Develop and deploy a centralised capability that can collect and analyse accounting logs and security alerts from ICT systems across the organisation, including user systems, servers, network devices, and including security appliances, systems and applications. Much of this should be automated due to the volume of data involved enabling analysts to quickly identify and investigate anomalies. Ensure that the design and implementation of the centralised solution does not provide an opportunity for attackers to bypass normal network security and access controls.

3.8 Ensure there is sufficient storage

Security managers should determine the types of information needed to satisfy the organisation’s monitoring policy. Vast quantities of data can be generated and appropriate storage will need to be made available.

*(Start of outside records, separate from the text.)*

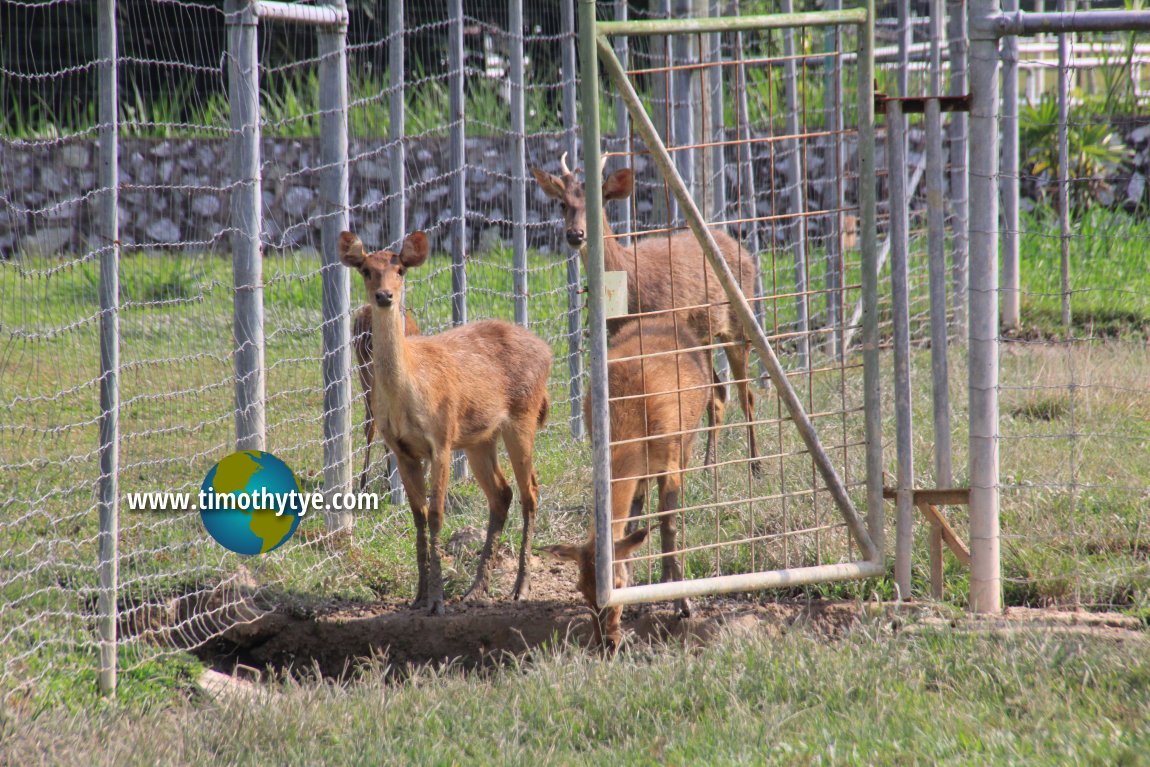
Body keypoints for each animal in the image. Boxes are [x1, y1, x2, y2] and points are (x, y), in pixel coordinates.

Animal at [531, 151, 763, 471]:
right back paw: (708, 466)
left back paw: (756, 465)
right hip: (704, 336)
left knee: (746, 394)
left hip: (740, 321)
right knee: (718, 395)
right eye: (562, 203)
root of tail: (740, 248)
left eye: (600, 200)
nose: (575, 234)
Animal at [538, 317, 708, 648]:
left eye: (615, 583)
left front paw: (682, 604)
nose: (605, 641)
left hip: (690, 440)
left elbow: (668, 527)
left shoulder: (670, 461)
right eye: (580, 588)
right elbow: (630, 525)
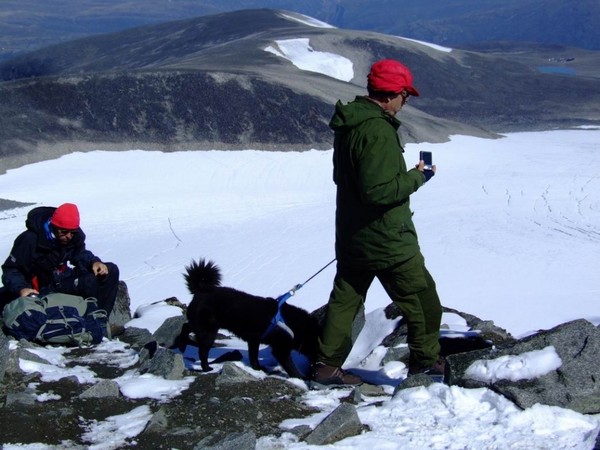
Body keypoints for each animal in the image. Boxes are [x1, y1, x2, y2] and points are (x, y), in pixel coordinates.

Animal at [177, 258, 322, 378]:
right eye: (316, 348)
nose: (315, 366)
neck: (296, 324)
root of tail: (200, 290)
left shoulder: (254, 340)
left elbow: (254, 357)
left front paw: (258, 368)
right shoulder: (280, 349)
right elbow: (290, 366)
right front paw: (300, 377)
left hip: (203, 325)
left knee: (186, 326)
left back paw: (182, 343)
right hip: (209, 331)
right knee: (202, 351)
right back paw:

The organisation will also need to consider the sensitivity of the processed audit logs and any requirement for archiving to satisfy any regulatory or legal requirements.

3.9 Provide resilient and synchronised timing

Ensure that the monitoring and analysis of audit logs is supported by a centralised and synchronised timing source that is used across the entire organisation to time-stamp audit logs, alerts and events to support incident response, security investigations and disciplinary or legal action.

3.10 Train the security personnel

Ensure that security personnel receive appropriate training on the deployment of monitoring capability and the analysis of security alerts, events and accounting logs.

3.11 Align the incident management policies

Ensure that policies and processes are in place to appropriately manage and respond to incidents detected by monitoring solutions.

3.12 Conduct a lessons learned review

Ensure that processes are in place to test monitoring capabilities and learn from security incidents and improve the efficiency of the monitoring capability.